_EXERCISE DETAILS_: Put every line of text in the data below into a Markdown table with the columns Row and Line, numbering the rows and skipping blank lines. Leave the pictures out.

_INPUT MATERIAL_:
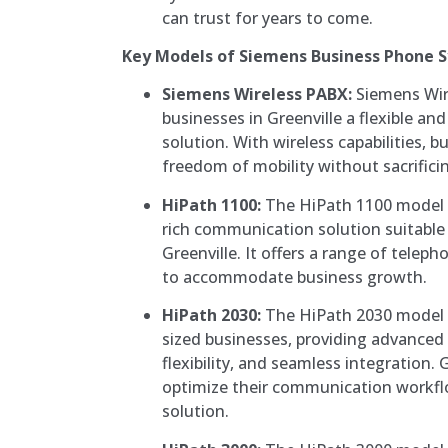
can trust for years to come.
Key Models of Siemens Business Phone 
Siemens Wireless PABX:
Siemens Wir
businesses in Greenville a flexible a
solution. With wireless capabilities, 
freedom of mobility without sacrific
HiPath 1100:
The HiPath 1100 model i
rich communication solution suitable 
Greenville. It offers a range of teleph
to accommodate business growth.
HiPath 2030:
The HiPath 2030 model 
sized businesses, providing advanced
flexibility, and seamless integration.
optimize their communication workflo
solution.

_EXERCISE ANSWER_:
| Row | Line |
|---|---|
| 1 | can trust for years to come. |
| 2 | Key Models of Siemens Business Phone  |
| 3 | Siemens Wireless PABX: |
| 4 | Siemens Wir |
| 5 | businesses in Greenville a flexible a |
| 6 | solution. With wireless capabilities,  |
| 7 | freedom of mobility without sacrific |
| 8 | HiPath 1100: |
| 9 | The HiPath 1100 model i |
| 10 | rich communication solution suitable  |
| 11 | Greenville. It offers a range of teleph |
| 12 | to accommodate business growth. |
| 13 | HiPath 2030: |
| 14 | The HiPath 2030 model  |
| 15 | sized businesses, providing advanced |
| 16 | flexibility, and seamless integration. |
| 17 | optimize their communication workflo |
| 18 | solution. |